# WORK TASK:
All lines from the opening of the data to the line containing "Page size: 1275x1650." must be returned unchanged, and only those lines.

Dataset excerpts:

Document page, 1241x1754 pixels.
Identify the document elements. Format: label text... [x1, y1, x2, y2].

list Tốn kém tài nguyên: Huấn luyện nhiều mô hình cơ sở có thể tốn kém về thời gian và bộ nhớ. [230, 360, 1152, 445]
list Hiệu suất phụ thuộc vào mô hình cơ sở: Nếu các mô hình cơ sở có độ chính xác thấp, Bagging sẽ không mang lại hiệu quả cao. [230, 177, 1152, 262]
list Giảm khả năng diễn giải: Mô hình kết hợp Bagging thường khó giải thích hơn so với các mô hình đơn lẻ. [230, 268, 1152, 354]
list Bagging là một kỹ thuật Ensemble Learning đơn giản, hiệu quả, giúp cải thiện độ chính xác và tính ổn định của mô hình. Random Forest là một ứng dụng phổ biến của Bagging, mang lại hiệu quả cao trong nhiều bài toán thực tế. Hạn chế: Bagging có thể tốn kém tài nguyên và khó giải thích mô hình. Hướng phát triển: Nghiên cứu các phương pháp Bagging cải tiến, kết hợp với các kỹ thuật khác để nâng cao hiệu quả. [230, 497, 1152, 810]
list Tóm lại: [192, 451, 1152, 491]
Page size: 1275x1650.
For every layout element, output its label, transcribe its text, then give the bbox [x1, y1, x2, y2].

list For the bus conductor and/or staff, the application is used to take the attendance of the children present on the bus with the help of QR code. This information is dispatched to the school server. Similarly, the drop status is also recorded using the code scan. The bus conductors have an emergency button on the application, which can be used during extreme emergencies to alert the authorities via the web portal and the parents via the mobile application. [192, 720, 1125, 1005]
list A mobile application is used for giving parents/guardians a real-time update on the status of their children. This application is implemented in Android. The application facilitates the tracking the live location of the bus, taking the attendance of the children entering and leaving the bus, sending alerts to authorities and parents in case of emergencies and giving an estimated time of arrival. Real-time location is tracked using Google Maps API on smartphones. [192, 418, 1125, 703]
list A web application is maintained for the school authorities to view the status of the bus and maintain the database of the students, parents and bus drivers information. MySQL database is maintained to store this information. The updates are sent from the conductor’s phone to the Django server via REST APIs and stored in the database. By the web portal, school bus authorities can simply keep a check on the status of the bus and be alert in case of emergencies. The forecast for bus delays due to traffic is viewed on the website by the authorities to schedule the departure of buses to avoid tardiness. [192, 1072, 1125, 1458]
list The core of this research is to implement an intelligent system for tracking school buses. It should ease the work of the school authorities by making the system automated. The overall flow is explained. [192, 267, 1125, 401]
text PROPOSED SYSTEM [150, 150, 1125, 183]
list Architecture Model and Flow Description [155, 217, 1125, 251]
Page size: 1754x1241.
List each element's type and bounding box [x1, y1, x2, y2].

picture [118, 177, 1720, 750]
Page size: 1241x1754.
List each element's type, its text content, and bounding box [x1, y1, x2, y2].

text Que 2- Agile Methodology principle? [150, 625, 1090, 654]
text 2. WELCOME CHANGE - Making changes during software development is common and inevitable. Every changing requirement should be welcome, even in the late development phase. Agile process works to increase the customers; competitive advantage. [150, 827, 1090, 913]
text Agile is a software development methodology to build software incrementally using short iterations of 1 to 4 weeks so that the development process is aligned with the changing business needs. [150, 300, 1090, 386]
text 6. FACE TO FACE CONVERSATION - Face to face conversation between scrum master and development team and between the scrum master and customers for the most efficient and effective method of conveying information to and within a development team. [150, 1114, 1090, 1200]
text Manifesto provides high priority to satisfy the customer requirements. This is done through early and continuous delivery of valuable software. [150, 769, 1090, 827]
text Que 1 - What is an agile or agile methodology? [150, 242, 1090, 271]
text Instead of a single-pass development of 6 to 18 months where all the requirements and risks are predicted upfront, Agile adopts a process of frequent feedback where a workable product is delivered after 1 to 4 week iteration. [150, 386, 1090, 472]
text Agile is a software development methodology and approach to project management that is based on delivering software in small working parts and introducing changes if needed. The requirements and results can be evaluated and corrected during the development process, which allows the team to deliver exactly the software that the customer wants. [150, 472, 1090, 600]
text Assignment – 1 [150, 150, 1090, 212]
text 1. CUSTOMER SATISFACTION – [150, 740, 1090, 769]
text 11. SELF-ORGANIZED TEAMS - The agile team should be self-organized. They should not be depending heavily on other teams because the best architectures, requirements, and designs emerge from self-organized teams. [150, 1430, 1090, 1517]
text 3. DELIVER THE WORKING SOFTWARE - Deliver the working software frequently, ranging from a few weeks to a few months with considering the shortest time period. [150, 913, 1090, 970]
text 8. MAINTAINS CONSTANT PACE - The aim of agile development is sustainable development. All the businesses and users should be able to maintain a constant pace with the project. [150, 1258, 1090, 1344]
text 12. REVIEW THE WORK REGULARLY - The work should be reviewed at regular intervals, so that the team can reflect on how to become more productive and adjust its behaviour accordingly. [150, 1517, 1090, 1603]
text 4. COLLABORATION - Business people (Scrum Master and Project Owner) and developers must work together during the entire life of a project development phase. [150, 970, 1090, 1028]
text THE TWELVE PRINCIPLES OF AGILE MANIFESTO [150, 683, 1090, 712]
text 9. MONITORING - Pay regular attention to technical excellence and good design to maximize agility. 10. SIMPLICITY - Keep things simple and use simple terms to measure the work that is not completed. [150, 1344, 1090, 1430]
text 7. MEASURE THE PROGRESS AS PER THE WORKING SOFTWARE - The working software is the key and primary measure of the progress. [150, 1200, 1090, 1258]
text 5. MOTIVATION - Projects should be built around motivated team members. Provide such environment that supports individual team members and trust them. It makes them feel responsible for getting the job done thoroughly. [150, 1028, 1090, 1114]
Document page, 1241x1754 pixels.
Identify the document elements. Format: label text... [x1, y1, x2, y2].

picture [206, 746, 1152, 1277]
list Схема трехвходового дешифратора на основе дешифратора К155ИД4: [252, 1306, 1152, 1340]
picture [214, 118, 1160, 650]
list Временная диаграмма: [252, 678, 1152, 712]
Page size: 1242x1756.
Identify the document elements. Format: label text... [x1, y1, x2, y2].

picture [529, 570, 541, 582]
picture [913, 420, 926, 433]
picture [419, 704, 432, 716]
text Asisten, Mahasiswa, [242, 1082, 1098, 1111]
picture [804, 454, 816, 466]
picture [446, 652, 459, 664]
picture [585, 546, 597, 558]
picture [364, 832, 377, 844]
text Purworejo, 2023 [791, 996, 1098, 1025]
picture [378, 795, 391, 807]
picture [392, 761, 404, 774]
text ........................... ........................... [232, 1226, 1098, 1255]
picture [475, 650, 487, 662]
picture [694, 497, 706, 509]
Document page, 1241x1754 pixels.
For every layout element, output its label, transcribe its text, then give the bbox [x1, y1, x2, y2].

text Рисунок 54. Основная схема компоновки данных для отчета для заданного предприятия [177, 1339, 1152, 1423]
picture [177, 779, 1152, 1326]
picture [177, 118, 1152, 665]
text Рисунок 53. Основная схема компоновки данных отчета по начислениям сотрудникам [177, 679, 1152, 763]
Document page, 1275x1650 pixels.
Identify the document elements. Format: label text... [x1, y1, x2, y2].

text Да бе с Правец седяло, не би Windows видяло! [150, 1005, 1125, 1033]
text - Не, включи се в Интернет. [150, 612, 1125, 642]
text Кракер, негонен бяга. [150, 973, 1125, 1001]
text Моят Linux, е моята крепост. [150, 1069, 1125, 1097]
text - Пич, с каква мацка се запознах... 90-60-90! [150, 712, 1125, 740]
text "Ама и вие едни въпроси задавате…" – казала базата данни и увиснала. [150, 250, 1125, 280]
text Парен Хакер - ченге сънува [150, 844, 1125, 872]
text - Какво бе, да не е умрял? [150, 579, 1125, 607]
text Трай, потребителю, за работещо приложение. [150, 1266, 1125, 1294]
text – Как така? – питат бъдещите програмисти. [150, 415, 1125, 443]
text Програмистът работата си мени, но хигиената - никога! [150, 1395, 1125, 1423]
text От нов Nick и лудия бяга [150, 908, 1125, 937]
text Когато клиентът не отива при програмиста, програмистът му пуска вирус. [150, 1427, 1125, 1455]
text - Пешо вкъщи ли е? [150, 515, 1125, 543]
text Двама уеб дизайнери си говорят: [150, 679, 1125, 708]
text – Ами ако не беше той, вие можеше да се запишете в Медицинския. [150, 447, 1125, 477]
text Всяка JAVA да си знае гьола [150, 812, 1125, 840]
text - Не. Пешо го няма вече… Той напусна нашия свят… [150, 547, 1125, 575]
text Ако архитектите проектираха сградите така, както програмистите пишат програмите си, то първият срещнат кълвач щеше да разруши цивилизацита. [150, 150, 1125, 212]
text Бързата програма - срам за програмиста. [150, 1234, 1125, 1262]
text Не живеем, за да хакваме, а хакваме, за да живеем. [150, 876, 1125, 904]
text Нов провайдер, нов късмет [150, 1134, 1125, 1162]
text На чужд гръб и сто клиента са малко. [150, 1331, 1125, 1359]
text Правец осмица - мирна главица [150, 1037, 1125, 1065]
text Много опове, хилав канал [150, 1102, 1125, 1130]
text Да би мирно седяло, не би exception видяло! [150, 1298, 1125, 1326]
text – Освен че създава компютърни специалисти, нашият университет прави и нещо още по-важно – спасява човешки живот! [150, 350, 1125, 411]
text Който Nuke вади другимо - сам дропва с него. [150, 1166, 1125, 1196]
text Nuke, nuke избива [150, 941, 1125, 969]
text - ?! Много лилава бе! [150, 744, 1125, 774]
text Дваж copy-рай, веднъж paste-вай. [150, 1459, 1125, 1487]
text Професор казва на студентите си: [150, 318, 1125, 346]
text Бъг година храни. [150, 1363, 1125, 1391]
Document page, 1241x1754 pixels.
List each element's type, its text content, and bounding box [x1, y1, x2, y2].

# RESPONSE TO THIS EXERCISE:
Document page, 1241x1754 pixels.
Identify the document elements. Format: label text... [x1, y1, x2, y2].

list Tốn kém tài nguyên: Huấn luyện nhiều mô hình cơ sở có thể tốn kém về thời gian và bộ nhớ. [230, 360, 1152, 445]
list Hiệu suất phụ thuộc vào mô hình cơ sở: Nếu các mô hình cơ sở có độ chính xác thấp, Bagging sẽ không mang lại hiệu quả cao. [230, 177, 1152, 262]
list Giảm khả năng diễn giải: Mô hình kết hợp Bagging thường khó giải thích hơn so với các mô hình đơn lẻ. [230, 268, 1152, 354]
list Bagging là một kỹ thuật Ensemble Learning đơn giản, hiệu quả, giúp cải thiện độ chính xác và tính ổn định của mô hình. Random Forest là một ứng dụng phổ biến của Bagging, mang lại hiệu quả cao trong nhiều bài toán thực tế. Hạn chế: Bagging có thể tốn kém tài nguyên và khó giải thích mô hình. Hướng phát triển: Nghiên cứu các phương pháp Bagging cải tiến, kết hợp với các kỹ thuật khác để nâng cao hiệu quả. [230, 497, 1152, 810]
list Tóm lại: [192, 451, 1152, 491]
Page size: 1275x1650.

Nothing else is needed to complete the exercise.